The first week we arrived, I could not find clothing hangers anywhere, so Lela walked with me to the Chinese store and helped me check out with the appropriate amount of money. I kept thanking her over and over again, and her only response was “ohh, it was nothing, so please stop saying thank you!” To her it was “nothing,” but to me, it was everything.

After about three months and 20 trips to the police station, Chris received his Serbian visa. The police station here is a circus, but that can be saved for another post. The important thing to know is that Chris had received his visa and that meant that I could finally begin the long process of obtaining one for myself. I found myself stuck between a rock and a hard place. The police were telling me that I must have a Serbian bank account before they would give me a visa, and the banks were telling me that I could not open a bank account until I had a visa and had lived in Serbia for a year. Does that make any sense to you? Yeah, me either.

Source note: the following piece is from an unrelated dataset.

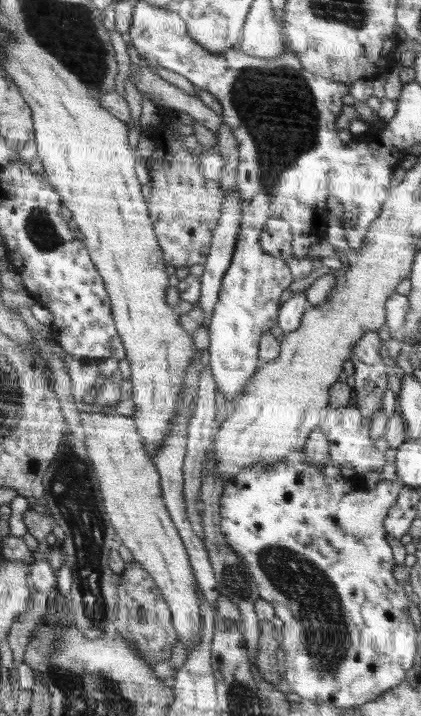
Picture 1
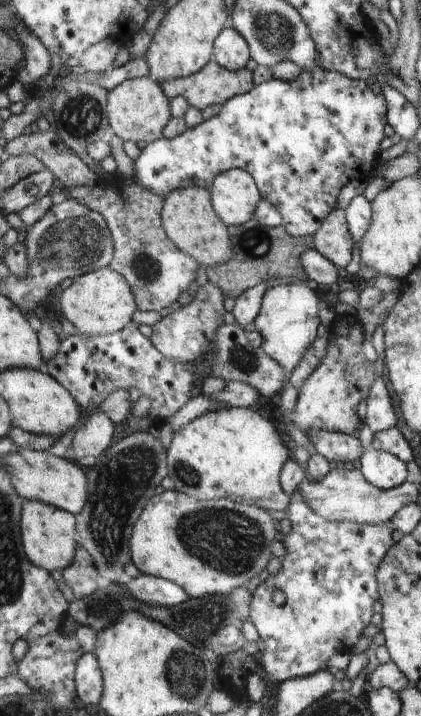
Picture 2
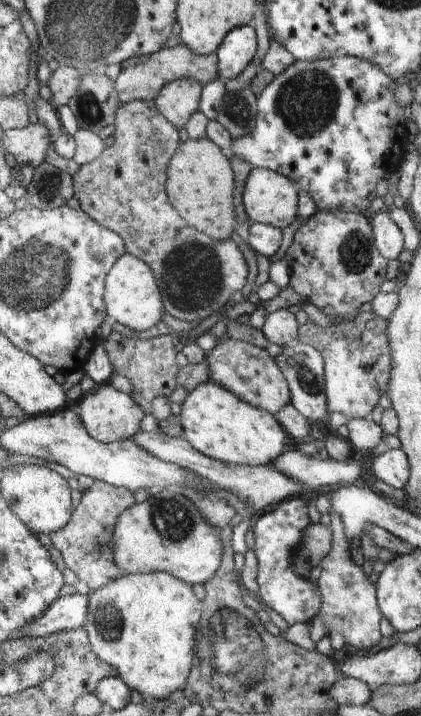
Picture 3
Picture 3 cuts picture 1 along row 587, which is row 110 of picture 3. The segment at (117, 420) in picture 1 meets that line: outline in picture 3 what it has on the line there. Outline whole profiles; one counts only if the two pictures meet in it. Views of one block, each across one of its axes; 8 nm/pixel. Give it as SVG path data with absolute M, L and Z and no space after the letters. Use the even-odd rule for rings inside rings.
M182 78L164 85L162 92L154 100L159 113L176 128L186 126L190 117L199 109L203 87L196 80Z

Last Wednesday, Chris came home early and we set off in search of a large local bank, hoping that they would bend the rules just a bit to appease the police. We found the bank, and then found that they closed at 3:00. It was 3:10. It would just have to be put off for one more day. We walked past Plato Books on our way home, and found Marko sitting down and enjoying a cup of coffee. He had just finished a 7-hour day at the café, changed his clothes, and was about to walk home. Marko asked where we had been, and Chris explained our visa/bank situation.

Without hesitation, Marko stood up and said that he would show us where there was another branch of the same bank in the city center. We all walked to the bank together and discovered that the central branch was open until 8:00pm! Marko opened the door and announced that he would stay with us and help us try to open an account. I did not want to inconvenience him, so I said we would try to open an account on our own. Nope, he was not going to let us go it alone. He quickly found the appropriate person and explained our visa/bank situation. There were a lot of phone calls, questioning looks, and hurried questions in Serbian. I tried to grab a few words here and there, and realized that even if I had gotten up on the table and danced a gig, or waved my hands all over the place, I would never have been able to communicate with the bank. No one at the bank spoke even broken English, but Marko was there, and he did what we could not do on our own.

After about an hour, I walked out of the bank with an account and all of the documents that the police had requested. We needed Marko. Without him, our trip to the bank would have resulted in a lot of frustration, tears and no bank account.

I kept thanking Marko over and over again. I thanked him so much that he stopped me and said, “Lana, PLEASE don’t thank me anymore. Please. It’s nothing really. Anyone would do that for you. I told you that we would help you with anything that you needed.”

And he meant it when he said it.

I know you hate to hear it, Marko, but thanks again! Thank you for reminding me of the importance of DOING what you say.